What you have to do »
Among the entries below, find all lines that include "signallistfile" and copy them.

Source material »

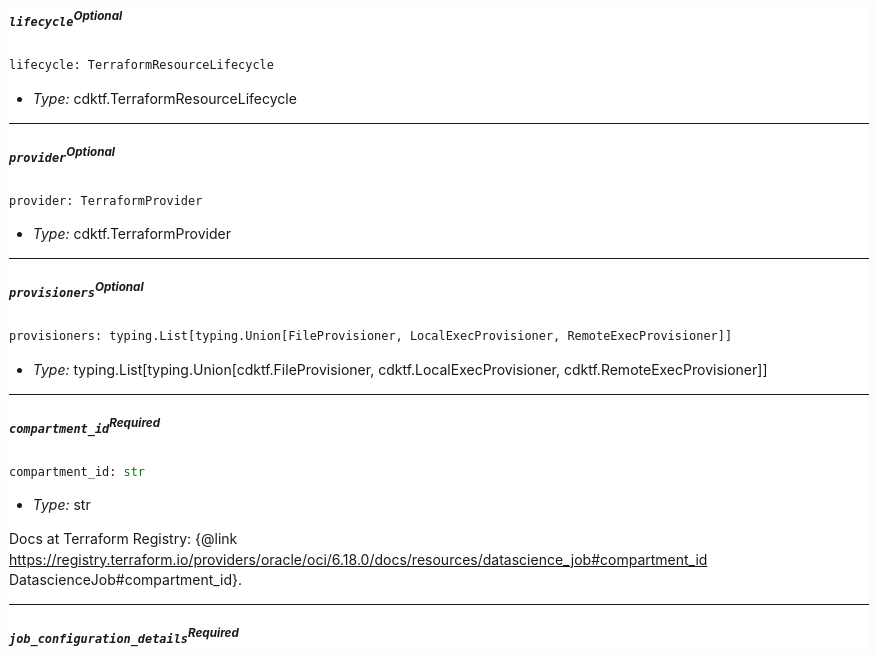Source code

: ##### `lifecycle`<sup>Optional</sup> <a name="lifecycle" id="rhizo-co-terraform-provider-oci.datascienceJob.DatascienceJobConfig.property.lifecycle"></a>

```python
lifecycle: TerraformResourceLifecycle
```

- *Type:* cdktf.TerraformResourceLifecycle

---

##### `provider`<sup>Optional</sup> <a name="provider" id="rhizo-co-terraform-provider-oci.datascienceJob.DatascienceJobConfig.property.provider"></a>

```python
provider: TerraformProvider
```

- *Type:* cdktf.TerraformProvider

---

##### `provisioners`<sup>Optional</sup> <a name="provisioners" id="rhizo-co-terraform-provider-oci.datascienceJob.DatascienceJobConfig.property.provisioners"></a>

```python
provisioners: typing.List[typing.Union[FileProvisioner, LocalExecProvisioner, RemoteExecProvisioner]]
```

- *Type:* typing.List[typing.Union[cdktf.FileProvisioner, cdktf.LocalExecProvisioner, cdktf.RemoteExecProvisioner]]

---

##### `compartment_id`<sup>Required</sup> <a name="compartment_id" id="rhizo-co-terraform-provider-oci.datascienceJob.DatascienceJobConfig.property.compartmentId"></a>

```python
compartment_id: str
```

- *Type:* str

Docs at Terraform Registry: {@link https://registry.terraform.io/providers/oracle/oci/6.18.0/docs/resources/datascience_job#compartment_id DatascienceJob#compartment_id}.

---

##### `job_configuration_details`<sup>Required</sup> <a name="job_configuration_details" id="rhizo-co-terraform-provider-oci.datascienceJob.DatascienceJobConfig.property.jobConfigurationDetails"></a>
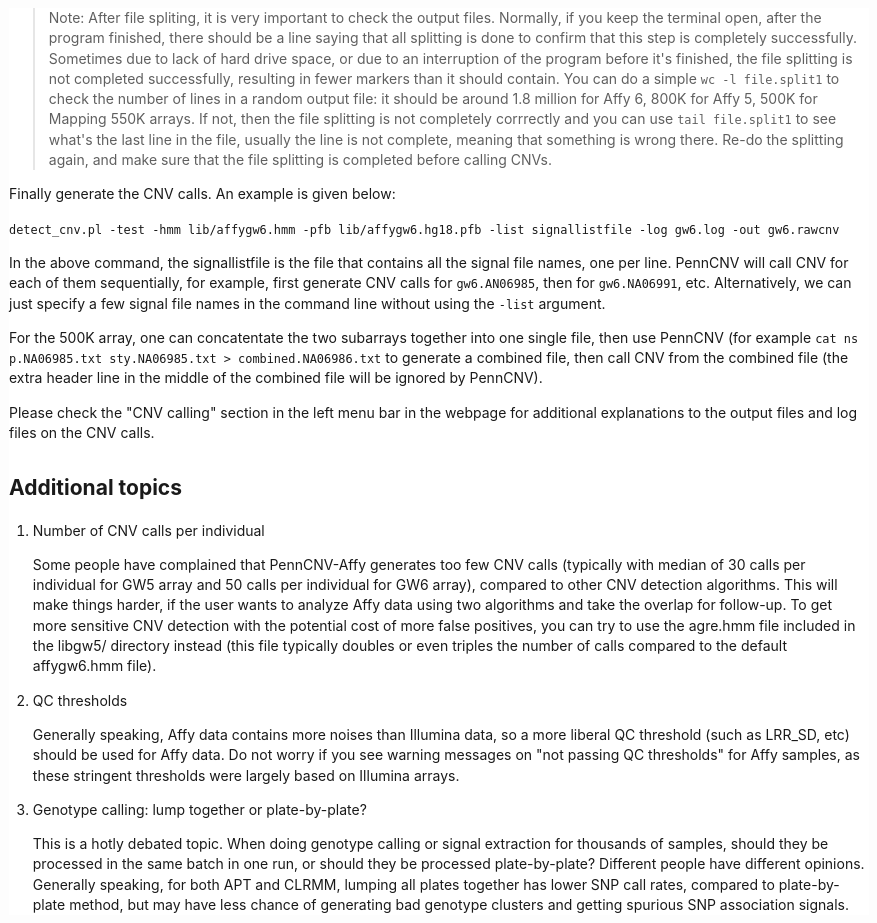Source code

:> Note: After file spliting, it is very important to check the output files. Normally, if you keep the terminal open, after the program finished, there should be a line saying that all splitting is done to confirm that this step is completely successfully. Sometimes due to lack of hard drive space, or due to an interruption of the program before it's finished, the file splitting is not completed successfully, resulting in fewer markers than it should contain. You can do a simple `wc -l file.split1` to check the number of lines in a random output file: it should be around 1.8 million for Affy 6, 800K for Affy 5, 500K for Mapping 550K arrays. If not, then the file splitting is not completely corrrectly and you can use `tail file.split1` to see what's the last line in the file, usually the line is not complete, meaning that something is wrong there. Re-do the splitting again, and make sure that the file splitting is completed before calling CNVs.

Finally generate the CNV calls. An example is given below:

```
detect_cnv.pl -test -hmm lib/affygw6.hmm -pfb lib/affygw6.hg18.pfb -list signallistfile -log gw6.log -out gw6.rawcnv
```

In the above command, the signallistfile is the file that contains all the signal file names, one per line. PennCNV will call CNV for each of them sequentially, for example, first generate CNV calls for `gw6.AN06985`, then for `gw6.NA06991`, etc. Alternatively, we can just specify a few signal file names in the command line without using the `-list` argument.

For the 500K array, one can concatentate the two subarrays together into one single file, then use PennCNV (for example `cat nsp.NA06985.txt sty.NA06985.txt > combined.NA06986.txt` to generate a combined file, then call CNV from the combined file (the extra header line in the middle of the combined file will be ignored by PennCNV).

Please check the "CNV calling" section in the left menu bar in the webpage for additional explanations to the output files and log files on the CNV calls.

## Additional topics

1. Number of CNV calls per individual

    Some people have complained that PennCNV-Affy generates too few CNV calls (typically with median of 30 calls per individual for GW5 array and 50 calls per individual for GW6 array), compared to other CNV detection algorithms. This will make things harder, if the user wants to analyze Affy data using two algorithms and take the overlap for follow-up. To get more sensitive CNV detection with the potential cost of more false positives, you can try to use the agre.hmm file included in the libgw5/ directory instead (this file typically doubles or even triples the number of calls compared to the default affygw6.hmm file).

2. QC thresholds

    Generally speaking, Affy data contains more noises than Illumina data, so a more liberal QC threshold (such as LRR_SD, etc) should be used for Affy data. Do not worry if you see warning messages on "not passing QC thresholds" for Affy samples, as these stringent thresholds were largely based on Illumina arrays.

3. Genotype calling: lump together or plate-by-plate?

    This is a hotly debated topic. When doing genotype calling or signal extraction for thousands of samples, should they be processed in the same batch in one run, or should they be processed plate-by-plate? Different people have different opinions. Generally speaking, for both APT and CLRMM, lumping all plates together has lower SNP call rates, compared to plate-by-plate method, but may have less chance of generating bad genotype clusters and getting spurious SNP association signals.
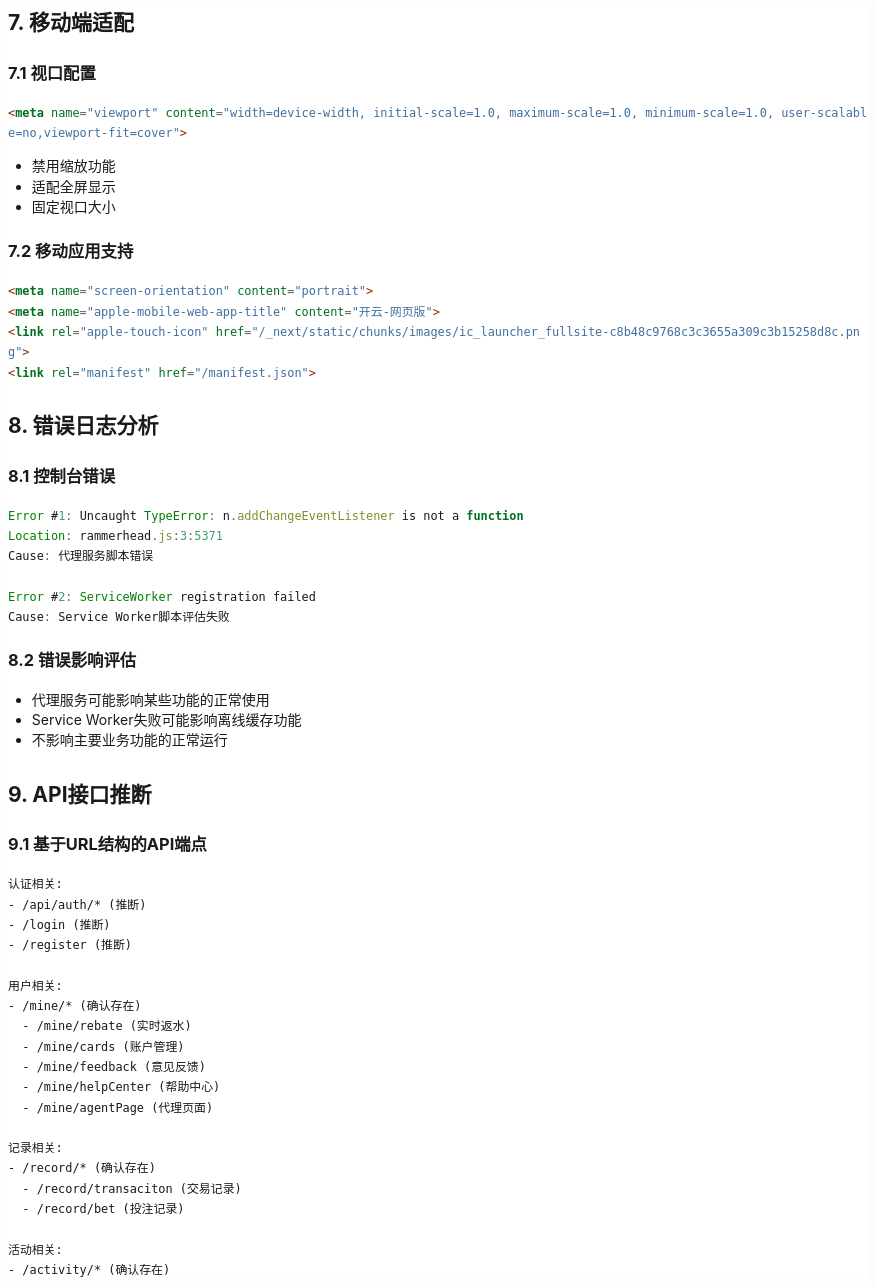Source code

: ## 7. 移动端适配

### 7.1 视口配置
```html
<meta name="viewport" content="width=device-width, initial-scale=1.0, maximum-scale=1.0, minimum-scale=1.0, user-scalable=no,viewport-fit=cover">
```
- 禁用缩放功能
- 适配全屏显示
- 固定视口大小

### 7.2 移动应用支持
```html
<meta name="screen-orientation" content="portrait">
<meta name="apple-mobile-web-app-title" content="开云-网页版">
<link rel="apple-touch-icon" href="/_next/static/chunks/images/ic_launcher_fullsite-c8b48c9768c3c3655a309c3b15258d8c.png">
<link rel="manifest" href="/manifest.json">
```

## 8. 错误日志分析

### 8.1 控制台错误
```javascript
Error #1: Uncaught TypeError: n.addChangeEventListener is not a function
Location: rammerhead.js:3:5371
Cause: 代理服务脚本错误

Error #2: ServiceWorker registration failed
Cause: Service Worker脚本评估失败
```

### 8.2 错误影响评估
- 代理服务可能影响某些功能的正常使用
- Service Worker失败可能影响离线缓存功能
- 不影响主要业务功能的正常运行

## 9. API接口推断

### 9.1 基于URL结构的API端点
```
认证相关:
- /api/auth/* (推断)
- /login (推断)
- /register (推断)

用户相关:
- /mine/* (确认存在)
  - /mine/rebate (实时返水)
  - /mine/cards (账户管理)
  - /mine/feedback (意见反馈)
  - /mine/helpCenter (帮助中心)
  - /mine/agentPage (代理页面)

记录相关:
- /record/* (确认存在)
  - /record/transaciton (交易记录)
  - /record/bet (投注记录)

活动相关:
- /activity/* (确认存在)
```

Output of the task »
detect_cnv.pl -test -hmm lib/affygw6.hmm -pfb lib/affygw6.hg18.pfb -list signallistfile -log gw6.log -out gw6.rawcnv
In the above command, the signallistfile is the file that contains all the signal file names, one per line. PennCNV will call CNV for each of them sequentially, for example, first generate CNV calls for `gw6.AN06985`, then for `gw6.NA06991`, etc. Alternatively, we can just specify a few signal file names in the command line without using the `-list` argument.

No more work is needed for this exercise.